Desde hace muchos años, cuando llega el 24 de marzo, voy a la plaza. Muchos de nosotros nos encontramos en el congreso, o en las avenidas del centro o en las diagonales y caminamos.
Si nunca fueron, les cuento como es, lo puedo hacer porque de tanto repetirlo se ha convertido en uno de nuestros rituales: caminamos tranquilos, en paz con nosotros y con nuestras sombras, me atrevería a decir, alegres. Y nos reconocemos. Las miradas y las sonrisas se cruzan y es como abrazarnos en silencio, sin tocarnos: “no estamos solos”parece que nos decimos.
“No estamos solos y seguimos marchando” leemos en las sonrisas y en las miradas.

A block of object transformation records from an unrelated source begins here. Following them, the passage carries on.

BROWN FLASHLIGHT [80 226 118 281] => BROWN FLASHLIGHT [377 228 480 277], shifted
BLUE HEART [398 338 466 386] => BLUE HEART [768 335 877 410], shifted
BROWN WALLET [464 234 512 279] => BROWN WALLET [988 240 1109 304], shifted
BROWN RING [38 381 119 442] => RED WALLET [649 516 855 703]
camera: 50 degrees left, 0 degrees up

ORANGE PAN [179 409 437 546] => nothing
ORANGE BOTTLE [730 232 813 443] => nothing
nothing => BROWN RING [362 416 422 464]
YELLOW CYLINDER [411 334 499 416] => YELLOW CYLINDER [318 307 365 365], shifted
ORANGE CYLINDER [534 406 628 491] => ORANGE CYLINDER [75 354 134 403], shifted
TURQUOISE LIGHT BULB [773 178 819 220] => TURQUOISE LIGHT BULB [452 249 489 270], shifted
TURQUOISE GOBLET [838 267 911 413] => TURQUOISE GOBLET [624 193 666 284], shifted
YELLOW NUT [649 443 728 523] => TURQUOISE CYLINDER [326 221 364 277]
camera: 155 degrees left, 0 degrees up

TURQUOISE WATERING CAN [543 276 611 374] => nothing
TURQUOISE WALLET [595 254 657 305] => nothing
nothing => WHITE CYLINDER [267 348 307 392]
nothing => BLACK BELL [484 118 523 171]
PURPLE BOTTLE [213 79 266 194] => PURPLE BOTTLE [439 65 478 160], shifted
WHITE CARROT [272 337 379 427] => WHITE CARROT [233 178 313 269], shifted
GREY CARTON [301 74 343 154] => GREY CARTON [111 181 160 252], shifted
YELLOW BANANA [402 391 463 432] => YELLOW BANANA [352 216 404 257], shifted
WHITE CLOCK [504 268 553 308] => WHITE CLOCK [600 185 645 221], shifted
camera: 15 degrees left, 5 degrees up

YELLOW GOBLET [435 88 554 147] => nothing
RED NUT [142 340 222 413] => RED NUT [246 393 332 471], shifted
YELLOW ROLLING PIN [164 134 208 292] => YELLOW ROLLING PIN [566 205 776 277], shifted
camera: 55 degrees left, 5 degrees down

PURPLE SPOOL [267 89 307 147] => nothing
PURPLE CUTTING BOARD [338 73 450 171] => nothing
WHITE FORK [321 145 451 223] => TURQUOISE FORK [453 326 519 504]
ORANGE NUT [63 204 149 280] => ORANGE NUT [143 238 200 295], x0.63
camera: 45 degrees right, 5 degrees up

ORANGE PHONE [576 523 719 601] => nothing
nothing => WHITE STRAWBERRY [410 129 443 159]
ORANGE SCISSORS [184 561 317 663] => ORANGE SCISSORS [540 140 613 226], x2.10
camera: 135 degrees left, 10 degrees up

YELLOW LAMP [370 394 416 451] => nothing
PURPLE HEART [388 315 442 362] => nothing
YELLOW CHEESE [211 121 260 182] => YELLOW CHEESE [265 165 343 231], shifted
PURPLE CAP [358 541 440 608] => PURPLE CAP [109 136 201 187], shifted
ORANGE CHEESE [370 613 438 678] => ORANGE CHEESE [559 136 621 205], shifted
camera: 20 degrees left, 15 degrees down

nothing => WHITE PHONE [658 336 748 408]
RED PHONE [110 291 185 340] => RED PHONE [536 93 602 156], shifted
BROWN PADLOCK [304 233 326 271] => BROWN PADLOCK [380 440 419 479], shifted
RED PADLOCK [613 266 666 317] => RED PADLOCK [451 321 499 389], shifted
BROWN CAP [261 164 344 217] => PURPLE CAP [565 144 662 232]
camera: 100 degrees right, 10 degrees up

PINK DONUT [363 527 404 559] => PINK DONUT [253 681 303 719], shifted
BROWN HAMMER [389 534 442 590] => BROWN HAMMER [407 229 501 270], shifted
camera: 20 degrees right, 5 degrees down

Cada 24 de marzo, volvemos a marchar por los 30.000 detenidos desaparecidos y para que su memoria no muera, y también para que no muera la memoria de otros que tampoco están: Teresa, Darío, Maxi, Luciano, Julio, Santiago, Rafael Nahuel y por muchos más.
Y también, ¿Por qué no?  Por nosotros y por ustedes.
Porque ir la plaza, cada 24 de marzo, es un acto de amor. Como lo es contarnos nuestras historias, aunque sean muy tristes, darnos la mano en medio de una multitud para no perdernos, exponer nuestras sonrisas, mirarnos a los ojos.
Pequeños rituales que tenemos acá, al sur del sur, rituales que nos sirven para defender la alegría y para que la noche de la muerte, no vuelva más.